A good representative selection of our regulars were treated to two contrasting presentations, one London dominated provided by Jolyon Drury and the other more local to our area by Paul Whitfield. Whilst Jolyon set the arts scene of Goldsmiths and gave a snapshot of his father Paul’s career, Paul W’s talk was more personal to his father’s early days in the Cotswolds, reflecting the diaries of Christopher Whitfield as his main source material.  I would say the predominant flavour of both talks was that of the metropolitan and business culture of Paul D and Christopher W respectively, and the escape that they both sought and found in the countryside of their times.
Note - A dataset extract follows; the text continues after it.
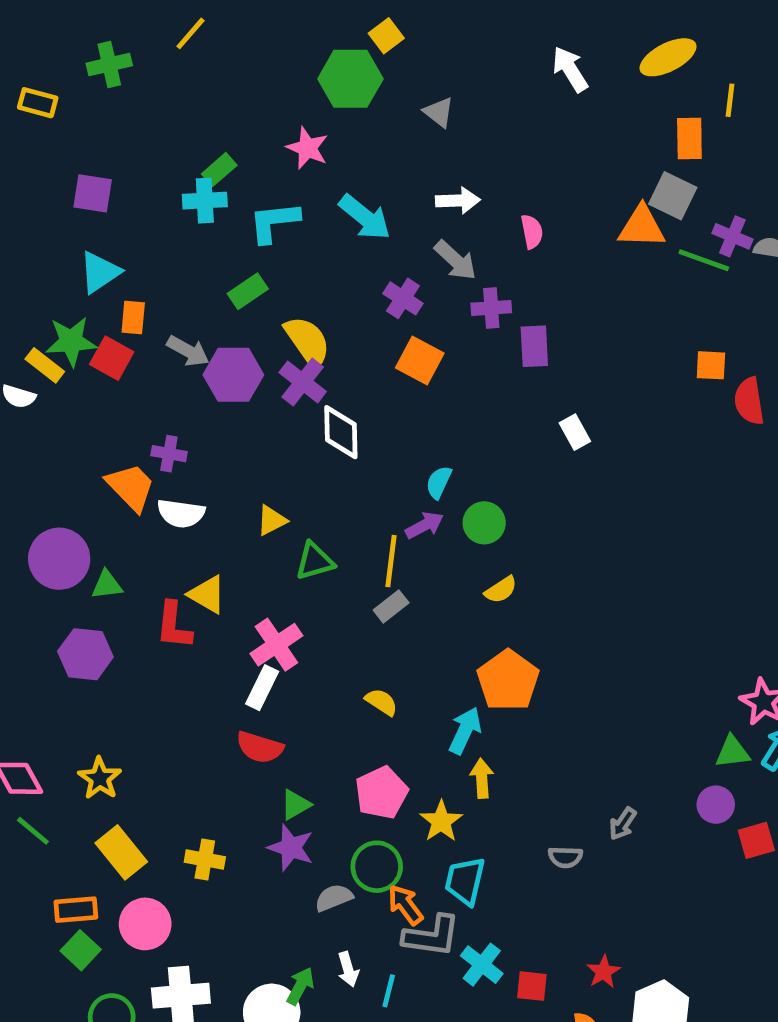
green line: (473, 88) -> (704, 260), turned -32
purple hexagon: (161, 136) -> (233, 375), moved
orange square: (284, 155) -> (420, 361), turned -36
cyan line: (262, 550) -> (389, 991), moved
For Paul Drury and his contemporary, Graham Sutherland, it was the weald of Kent that was the object of their pilgrimages – a reflection of the influence of Samuel Palmer and his circle. The latter in turn had escaped to the rural tranquillity of Shoreham at similar ages.  Christopher, a writer and aesthete was drawn into the business world of his family, obliging regular visits to Birmingham to manage the family firm whilst seeking to achieve artistic independence and a country life in Chipping Campden. The love of the countryside was expressed and celebrated by both through the medium of etchings – one the creator and the other a collector.

Michael Cardew was similarly a serial escapee from the conventional career and lifestyle that his family background and education should have predetermined. One material difference of Cardew from his artistic Goldsmith contemporaries was his choice of total immersion – recreating an increasingly lost craft workshop culture in Winchcombe and – to use modern parlance – living the dream in a seemingly proto-hippy lifestyle in the Cotswolds.